There are many benefits associated with sharing your research data, not limited to increased scientific integrity and an associated increase in citations to your research article. These remain true when sharing large datasets, but the very size of the data can add complexities. These include high storage costs and a lack of the necessary infrastructure to deposit and preserve the data.
Regardless of size, many funding bodies require that research data be preserved beyond the length of the study. Preparation in the form of a Data Management Plan is strongly advised to establish good data practices. This is of increased value when you are likely to produce a large amount of data as it will enable you to estimate, manage, and where possible reduce costs through the entire data lifecycle.
Where can I share my large data?
The size of a dataset, and whether it can be considered large, is dependent on your field of research. Disciplines that typically produce sizeable amounts of a specific type of data, which may be technically challenging to work with, may already have a community repository. Where available, they should be used as they offer advantages over generalist repositories including; ensuring that consistent and comprehensive metadata are collected, interoperability with other deposited data and facilitated machine interaction with the data. You can use the re3data and FAIRsharing registries to identify discipline-specific repositories.
If you are submitting related work to a journal, the publisher will often mandate deposition of certain data types to community repositories. A list of mandated data types at Springer Nature can be found here.
If your data aren’t suited to a discipline-specific repository, first check with your institution. Many institutions have created their own repositories or established partnerships with generalist repositories specifically to help accommodate your data storage needs in a more cost efficient manner.
One of the following generalist repositories might otherwise be a good fit for your data:
Dryad accepts up to 300GB per data publication through their web interface but can accept larger submissions on request.
Figshare+ launched by figshare.com to allow for larger file-size uploads and increased storage space. Figshare+ caters to researchers with datasets from 20GB+ to 5TB or more.
Harvard Dataverse allows for individual files not exceeding 2.5GB but datasets up to 1TB are accepted. Authors are advised to contact Harvard Dataverse if their datasets are approaching 1TB.
Open Science Framework allows for storage of up to 5GB for private projects and up to 50GB for public projects and components.
Science Data Bank does not apply specific storage size limits but asks that authors contact them if their data file is larger than 500 GB.
Zenodo currently accepts datasets up to 50GB (authors can have multiple datasets) however not wanting to turn away larger use cases, they recommend authors contact them for help if they are looking to upload larger files.
It is useful to note that some of the above repositories will allow upload of data files through an FTP Client such as FileZilla or FlashFXP. This is a good method for large sized data files and or unstable network connections. The repository will provide you with instructions and a username and password to complete your data submission.
Questions to consider before depositing your large dataset.

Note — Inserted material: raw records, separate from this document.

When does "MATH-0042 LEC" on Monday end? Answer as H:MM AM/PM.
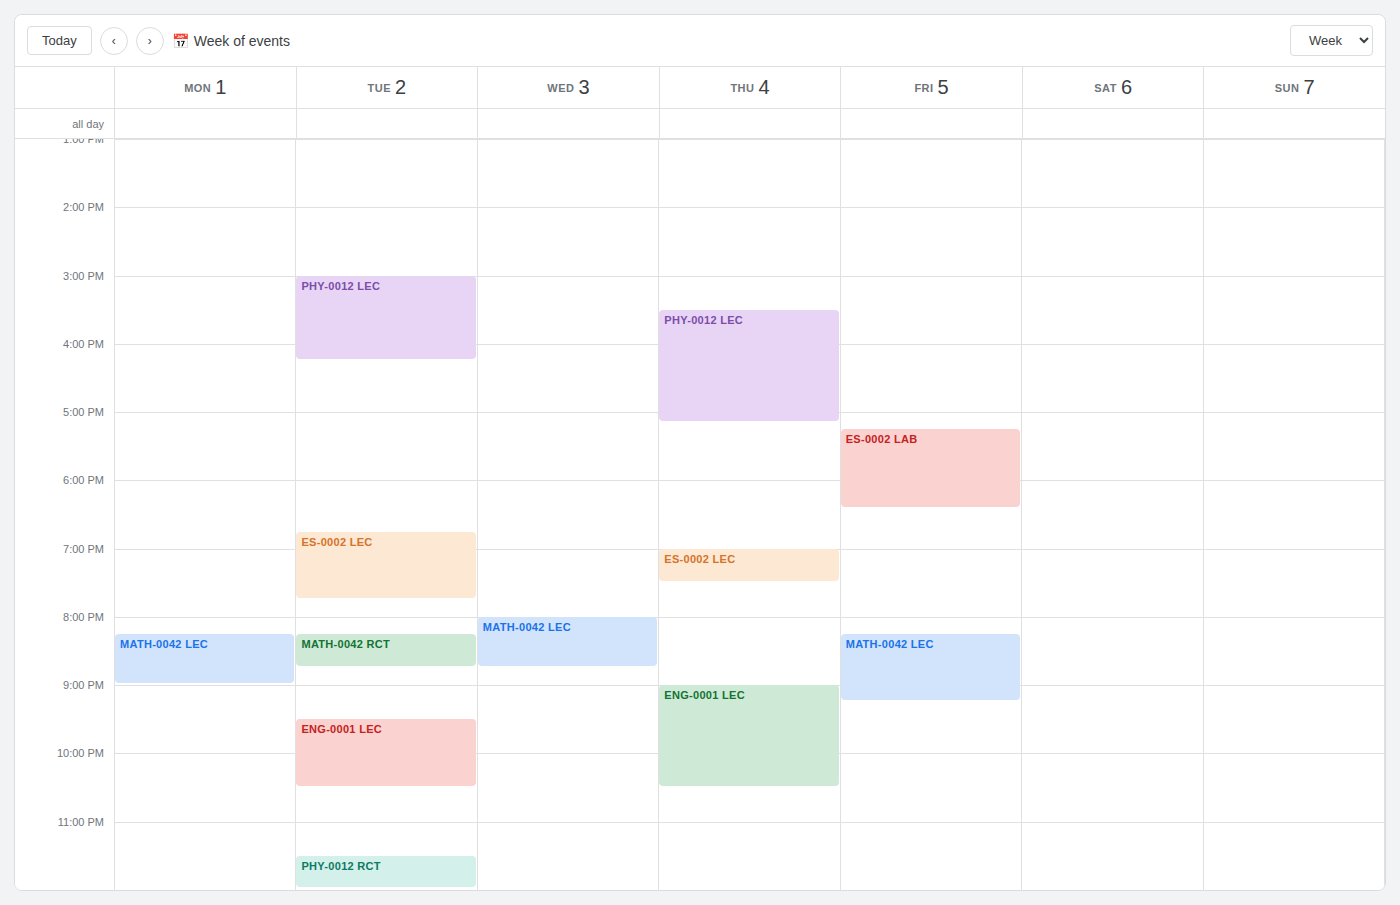
9:00 PM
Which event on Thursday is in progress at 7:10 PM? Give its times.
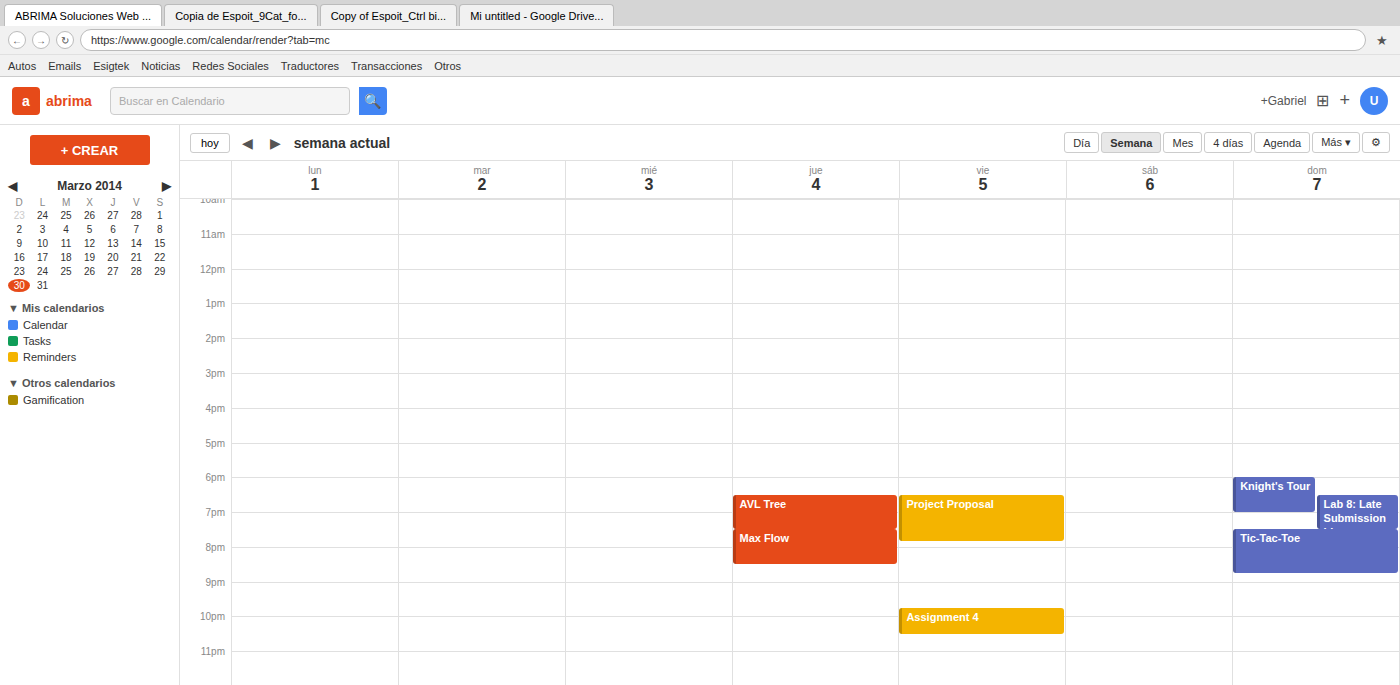
"AVL Tree", 6:30 PM to 7:30 PM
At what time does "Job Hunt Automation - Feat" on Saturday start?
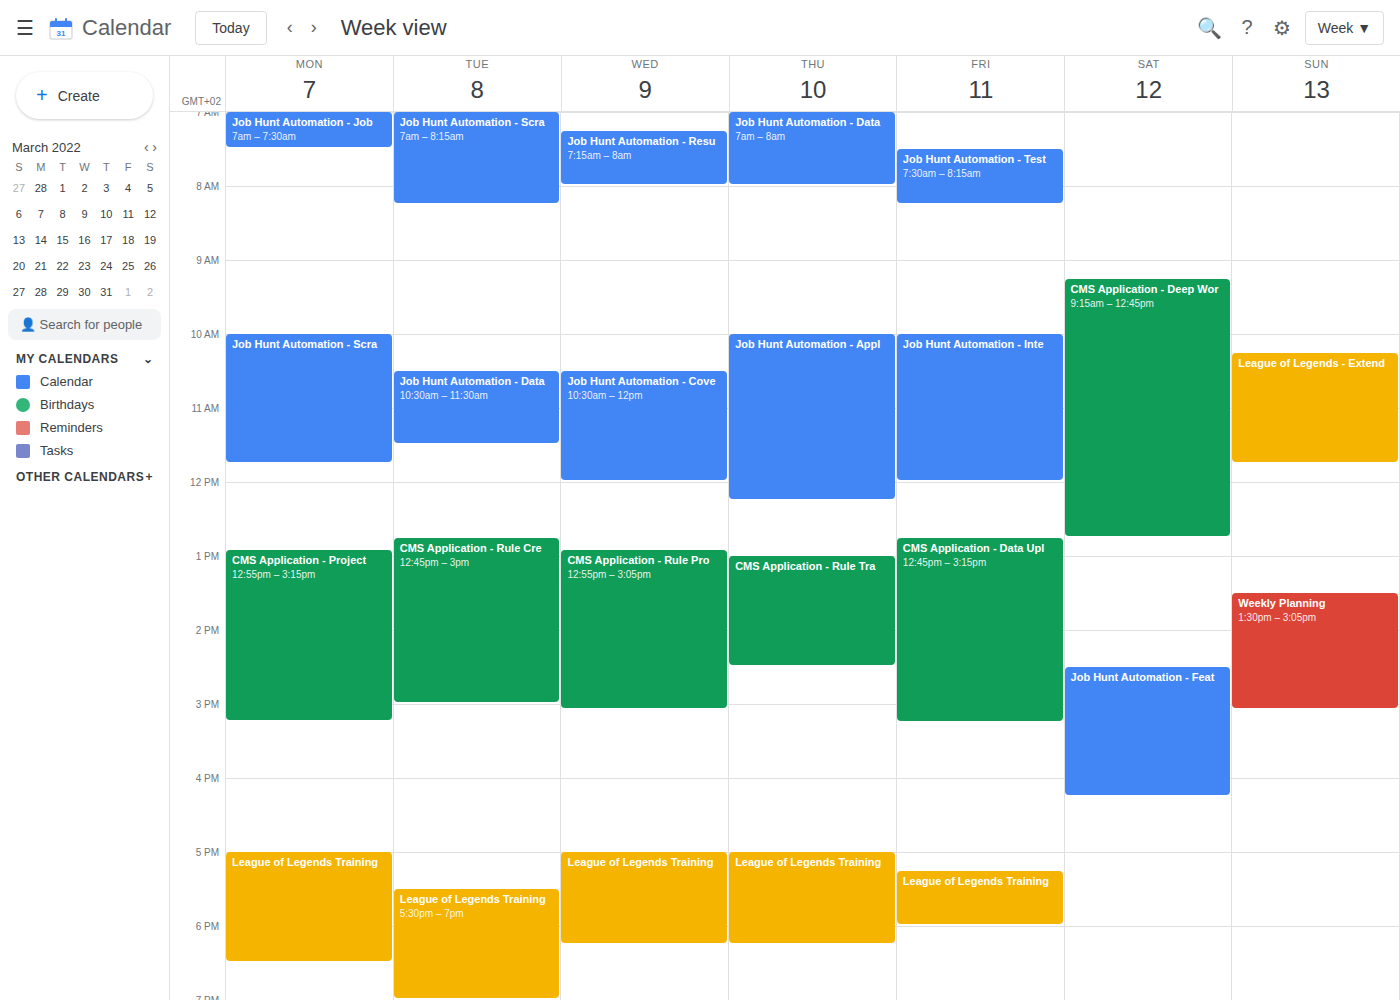
2:30 PM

- How should I organise my data?
Are users likely to require the entire dataset? If so, the ability to download the entire record via a single download (.zip file) will be most useful. Perhaps instead, the record consists of disparate or clearly distinct datasets that are more easily consumed as individual files. For example, authors Navarro-Racines et al deposited their ~7TB of bias-corrected climate change projections as a series of tiles / separate downloads, thus allowing for regional-specific data retrieval.
- Which data should I share?
In some cases, it is simply not feasible to share very large datasets, or expect users to be able to download and (re)use them. It may be worth considering whether there is an appropriate alternative to sharing the full dataset.
For example Vergopolan et al had 22 TB of a maximally compressed, high-resolution, satellite-based surface soil moisture dataset. They opted to share a more practicable 33.8GB of raw data alongside the python code and the instructions for post-processing into geographic coordinates. Similarly, Brown et al archived the trained model that they had developed to generate near real time land-cover predictions in Zenodo.
- Have I added enough metadata?
Having gone to considerable effort to collect and store your large dataset, it is important to ensure the data you share are FAIR (Findable, Accessible, Interoperable, Reusable). The first step towards reuse is the ability to find the data and this initial discovery is helped by the existence of rich metadata.
Be sure to provide a thorough description of the observations and the format they are being shared; subsequent users may well be discouraged from downloading a large data file if it is unclear exactly what they are looking at. Similarly, including a separate README file in your data upload will be helpful if you are sharing a large number of different files, or a file containing many variables.